TASK PROMPT
Please retype the records below exactly, from the first line down to and including the line with "image of seminoma".

EXTRACTED ENTRIES
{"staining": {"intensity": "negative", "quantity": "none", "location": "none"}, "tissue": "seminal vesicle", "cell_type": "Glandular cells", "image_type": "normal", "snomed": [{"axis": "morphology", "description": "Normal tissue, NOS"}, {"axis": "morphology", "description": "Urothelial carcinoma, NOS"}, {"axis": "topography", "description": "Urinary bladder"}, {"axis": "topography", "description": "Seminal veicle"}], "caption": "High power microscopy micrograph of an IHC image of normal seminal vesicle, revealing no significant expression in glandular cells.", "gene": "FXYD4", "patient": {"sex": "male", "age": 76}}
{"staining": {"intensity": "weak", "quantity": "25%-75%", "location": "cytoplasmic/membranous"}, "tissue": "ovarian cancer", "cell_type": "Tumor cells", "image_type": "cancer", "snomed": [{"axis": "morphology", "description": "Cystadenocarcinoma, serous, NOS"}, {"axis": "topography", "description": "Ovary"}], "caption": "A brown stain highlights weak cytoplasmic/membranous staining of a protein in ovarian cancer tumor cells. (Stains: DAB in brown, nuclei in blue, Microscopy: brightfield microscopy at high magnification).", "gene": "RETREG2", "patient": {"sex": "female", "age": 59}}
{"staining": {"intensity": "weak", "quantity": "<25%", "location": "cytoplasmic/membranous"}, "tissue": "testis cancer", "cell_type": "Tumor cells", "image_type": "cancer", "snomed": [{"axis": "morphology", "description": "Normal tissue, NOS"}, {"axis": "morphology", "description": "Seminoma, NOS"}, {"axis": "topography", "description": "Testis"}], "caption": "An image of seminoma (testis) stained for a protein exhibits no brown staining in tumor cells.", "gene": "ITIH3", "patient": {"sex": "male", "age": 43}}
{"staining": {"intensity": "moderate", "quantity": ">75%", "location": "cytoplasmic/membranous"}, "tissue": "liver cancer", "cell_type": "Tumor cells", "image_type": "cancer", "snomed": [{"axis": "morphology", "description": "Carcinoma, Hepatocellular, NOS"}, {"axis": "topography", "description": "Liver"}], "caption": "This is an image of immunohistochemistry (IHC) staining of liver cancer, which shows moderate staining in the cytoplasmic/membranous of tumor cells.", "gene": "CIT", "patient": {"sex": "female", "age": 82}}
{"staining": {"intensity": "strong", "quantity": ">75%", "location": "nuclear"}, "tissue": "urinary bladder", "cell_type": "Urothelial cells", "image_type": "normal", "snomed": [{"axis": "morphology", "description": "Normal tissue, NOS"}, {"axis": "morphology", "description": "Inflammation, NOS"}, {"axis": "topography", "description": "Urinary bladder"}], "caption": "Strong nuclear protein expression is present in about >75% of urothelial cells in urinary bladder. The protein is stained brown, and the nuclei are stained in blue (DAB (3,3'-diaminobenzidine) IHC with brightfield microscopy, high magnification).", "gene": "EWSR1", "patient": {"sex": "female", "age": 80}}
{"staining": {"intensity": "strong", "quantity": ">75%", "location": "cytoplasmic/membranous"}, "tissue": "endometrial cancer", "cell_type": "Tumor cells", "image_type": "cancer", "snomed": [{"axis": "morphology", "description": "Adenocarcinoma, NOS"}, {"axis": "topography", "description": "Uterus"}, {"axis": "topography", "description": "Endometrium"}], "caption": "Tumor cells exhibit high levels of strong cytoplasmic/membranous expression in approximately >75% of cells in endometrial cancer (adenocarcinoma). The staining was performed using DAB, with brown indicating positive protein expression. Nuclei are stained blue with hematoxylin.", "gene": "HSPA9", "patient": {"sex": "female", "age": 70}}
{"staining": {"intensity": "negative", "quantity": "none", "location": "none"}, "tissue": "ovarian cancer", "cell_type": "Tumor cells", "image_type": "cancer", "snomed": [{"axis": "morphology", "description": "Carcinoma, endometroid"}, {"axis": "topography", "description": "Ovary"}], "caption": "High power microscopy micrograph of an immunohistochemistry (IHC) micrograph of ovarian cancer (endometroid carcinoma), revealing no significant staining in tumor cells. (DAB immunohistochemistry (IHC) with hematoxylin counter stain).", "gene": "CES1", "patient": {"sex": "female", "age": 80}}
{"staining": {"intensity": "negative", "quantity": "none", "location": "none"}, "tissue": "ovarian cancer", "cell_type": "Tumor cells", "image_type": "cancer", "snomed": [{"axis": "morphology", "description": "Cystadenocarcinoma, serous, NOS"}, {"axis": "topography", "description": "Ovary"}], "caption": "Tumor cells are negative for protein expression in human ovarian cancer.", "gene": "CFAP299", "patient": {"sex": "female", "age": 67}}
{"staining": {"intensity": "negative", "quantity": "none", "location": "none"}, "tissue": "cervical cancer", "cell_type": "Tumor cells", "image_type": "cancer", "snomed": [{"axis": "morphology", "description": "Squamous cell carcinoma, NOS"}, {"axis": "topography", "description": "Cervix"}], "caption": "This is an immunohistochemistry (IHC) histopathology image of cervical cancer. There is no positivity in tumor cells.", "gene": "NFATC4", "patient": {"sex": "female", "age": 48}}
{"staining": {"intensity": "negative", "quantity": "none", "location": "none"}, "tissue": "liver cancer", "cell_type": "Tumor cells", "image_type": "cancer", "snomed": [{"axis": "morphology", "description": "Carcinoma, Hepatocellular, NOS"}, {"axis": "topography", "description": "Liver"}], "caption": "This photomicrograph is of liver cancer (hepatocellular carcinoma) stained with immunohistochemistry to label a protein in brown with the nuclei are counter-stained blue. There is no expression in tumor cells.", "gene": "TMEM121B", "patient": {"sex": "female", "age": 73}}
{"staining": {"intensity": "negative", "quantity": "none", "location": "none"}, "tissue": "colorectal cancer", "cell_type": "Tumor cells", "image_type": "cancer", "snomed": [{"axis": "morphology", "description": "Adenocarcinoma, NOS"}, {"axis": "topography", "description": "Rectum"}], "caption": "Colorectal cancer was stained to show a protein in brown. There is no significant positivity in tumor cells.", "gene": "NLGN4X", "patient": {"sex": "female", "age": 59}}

RESULT BELOW
{"staining": {"intensity": "negative", "quantity": "none", "location": "none"}, "tissue": "seminal vesicle", "cell_type": "Glandular cells", "image_type": "normal", "snomed": [{"axis": "morphology", "description": "Normal tissue, NOS"}, {"axis": "morphology", "description": "Urothelial carcinoma, NOS"}, {"axis": "topography", "description": "Urinary bladder"}, {"axis": "topography", "description": "Seminal veicle"}], "caption": "High power microscopy micrograph of an IHC image of normal seminal vesicle, revealing no significant expression in glandular cells.", "gene": "FXYD4", "patient": {"sex": "male", "age": 76}}
{"staining": {"intensity": "weak", "quantity": "25%-75%", "location": "cytoplasmic/membranous"}, "tissue": "ovarian cancer", "cell_type": "Tumor cells", "image_type": "cancer", "snomed": [{"axis": "morphology", "description": "Cystadenocarcinoma, serous, NOS"}, {"axis": "topography", "description": "Ovary"}], "caption": "A brown stain highlights weak cytoplasmic/membranous staining of a protein in ovarian cancer tumor cells. (Stains: DAB in brown, nuclei in blue, Microscopy: brightfield microscopy at high magnification).", "gene": "RETREG2", "patient": {"sex": "female", "age": 59}}
{"staining": {"intensity": "weak", "quantity": "<25%", "location": "cytoplasmic/membranous"}, "tissue": "testis cancer", "cell_type": "Tumor cells", "image_type": "cancer", "snomed": [{"axis": "morphology", "description": "Normal tissue, NOS"}, {"axis": "morphology", "description": "Seminoma, NOS"}, {"axis": "topography", "description": "Testis"}], "caption": "An image of seminoma (testis) stained for a protein exhibits no brown staining in tumor cells.", "gene": "ITIH3", "patient": {"sex": "male", "age": 43}}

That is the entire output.